STATED TASK -
Reproduce, character for character, the rows from the first one down to and including the row containing "text at (890, 100): 0 -> 5".

>> START

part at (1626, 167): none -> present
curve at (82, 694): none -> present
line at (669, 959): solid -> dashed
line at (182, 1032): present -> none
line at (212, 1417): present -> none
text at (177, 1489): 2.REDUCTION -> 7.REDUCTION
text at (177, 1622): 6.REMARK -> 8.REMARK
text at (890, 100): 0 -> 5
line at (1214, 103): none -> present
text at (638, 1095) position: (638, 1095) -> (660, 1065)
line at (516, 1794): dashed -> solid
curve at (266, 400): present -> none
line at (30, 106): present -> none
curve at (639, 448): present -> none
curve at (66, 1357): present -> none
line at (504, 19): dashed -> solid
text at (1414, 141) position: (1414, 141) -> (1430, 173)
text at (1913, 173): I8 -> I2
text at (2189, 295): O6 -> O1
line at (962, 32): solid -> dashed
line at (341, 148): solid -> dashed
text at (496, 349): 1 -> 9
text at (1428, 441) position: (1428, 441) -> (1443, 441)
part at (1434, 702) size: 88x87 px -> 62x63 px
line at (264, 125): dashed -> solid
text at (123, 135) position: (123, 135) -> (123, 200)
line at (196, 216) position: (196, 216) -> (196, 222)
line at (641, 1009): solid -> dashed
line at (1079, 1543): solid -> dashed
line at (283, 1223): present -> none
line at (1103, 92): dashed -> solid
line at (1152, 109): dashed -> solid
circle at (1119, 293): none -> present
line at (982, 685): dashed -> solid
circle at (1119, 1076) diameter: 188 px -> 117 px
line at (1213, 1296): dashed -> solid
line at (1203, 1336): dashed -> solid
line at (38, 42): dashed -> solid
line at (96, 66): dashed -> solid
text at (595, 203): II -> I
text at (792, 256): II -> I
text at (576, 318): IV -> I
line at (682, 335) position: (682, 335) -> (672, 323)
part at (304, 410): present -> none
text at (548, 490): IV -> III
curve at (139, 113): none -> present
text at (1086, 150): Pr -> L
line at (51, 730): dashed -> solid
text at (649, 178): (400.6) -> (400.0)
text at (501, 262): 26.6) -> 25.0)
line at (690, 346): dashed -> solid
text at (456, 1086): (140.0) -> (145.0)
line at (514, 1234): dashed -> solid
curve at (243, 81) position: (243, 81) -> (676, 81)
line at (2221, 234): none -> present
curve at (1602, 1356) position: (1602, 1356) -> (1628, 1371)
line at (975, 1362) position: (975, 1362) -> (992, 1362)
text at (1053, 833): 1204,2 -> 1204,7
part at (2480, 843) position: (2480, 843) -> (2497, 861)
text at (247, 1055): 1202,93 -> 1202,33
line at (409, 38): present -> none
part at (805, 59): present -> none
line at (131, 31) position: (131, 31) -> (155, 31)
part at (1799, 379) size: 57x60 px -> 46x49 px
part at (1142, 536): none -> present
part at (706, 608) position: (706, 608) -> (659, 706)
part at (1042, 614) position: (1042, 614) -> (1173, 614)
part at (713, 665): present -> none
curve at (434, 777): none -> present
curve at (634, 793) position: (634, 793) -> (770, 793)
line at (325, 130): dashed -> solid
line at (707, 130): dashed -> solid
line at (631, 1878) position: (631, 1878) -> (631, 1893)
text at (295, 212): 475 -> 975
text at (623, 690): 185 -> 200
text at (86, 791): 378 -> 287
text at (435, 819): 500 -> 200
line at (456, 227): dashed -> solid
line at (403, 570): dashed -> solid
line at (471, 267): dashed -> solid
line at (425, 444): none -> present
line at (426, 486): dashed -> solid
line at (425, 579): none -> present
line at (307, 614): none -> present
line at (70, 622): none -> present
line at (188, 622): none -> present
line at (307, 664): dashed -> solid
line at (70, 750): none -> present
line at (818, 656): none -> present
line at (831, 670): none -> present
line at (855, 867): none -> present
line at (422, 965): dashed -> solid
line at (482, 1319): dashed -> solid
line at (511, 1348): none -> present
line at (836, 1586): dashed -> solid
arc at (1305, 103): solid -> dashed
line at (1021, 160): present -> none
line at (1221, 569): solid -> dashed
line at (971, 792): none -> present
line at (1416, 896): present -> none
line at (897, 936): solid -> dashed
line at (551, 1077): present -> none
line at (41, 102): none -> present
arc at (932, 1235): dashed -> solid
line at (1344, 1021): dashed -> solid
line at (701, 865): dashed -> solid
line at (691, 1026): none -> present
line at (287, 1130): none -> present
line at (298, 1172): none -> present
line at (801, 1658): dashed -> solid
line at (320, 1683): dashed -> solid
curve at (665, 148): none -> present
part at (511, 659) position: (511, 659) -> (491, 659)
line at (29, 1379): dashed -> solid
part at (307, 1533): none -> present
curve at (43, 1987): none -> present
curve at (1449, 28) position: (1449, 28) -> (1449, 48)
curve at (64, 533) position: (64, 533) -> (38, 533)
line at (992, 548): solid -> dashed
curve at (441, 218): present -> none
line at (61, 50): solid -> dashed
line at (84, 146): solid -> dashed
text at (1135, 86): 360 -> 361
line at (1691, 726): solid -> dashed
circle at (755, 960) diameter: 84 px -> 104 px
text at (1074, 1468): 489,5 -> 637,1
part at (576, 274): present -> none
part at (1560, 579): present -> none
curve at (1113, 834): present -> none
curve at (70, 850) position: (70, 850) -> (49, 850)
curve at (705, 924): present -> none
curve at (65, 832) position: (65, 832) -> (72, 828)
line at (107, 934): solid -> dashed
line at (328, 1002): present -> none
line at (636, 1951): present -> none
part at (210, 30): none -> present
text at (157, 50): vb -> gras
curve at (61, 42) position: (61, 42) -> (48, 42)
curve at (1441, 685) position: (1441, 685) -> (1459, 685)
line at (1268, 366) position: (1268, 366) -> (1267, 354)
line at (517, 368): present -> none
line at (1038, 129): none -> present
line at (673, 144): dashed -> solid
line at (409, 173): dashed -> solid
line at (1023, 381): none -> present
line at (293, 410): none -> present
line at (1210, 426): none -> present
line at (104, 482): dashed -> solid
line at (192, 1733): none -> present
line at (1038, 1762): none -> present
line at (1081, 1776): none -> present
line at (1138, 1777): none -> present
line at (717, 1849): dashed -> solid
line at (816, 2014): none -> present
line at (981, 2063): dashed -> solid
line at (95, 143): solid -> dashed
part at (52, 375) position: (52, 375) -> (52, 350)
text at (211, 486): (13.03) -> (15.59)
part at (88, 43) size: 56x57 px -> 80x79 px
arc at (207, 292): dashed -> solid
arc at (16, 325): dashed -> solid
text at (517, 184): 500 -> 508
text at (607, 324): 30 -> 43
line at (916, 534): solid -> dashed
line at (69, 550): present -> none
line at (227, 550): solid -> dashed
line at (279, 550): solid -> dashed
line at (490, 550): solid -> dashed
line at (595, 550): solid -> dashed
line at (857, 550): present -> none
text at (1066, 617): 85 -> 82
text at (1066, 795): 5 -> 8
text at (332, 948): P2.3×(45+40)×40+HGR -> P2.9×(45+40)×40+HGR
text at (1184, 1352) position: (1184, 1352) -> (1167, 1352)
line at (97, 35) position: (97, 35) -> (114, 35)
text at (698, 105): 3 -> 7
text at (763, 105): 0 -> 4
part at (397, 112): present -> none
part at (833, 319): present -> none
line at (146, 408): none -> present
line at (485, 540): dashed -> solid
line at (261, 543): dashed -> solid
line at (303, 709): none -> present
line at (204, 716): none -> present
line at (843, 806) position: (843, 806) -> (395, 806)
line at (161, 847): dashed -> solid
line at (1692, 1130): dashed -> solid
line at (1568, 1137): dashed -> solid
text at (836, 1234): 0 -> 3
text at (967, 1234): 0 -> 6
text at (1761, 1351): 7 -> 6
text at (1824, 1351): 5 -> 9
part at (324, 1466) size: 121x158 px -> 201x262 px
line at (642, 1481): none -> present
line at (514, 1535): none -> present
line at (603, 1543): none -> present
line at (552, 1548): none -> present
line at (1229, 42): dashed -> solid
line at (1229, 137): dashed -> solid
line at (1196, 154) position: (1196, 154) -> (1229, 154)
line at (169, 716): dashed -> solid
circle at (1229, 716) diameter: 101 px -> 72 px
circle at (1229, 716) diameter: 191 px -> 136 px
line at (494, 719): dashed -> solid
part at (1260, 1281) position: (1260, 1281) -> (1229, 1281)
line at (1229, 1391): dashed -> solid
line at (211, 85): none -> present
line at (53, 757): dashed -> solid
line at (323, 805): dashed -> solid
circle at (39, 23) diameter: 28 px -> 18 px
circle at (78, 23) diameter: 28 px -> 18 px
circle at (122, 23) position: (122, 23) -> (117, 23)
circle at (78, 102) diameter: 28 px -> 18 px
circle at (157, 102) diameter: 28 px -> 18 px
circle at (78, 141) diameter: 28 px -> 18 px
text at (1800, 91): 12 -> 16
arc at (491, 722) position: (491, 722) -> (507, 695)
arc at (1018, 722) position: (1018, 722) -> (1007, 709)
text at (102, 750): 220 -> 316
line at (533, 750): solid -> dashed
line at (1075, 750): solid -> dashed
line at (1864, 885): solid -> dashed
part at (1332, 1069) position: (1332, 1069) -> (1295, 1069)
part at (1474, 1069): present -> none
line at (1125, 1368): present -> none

>> END

TASK ANSWER -
part at (1626, 167): none -> present
curve at (82, 694): none -> present
line at (669, 959): solid -> dashed
line at (182, 1032): present -> none
line at (212, 1417): present -> none
text at (177, 1489): 2.REDUCTION -> 7.REDUCTION
text at (177, 1622): 6.REMARK -> 8.REMARK
text at (890, 100): 0 -> 5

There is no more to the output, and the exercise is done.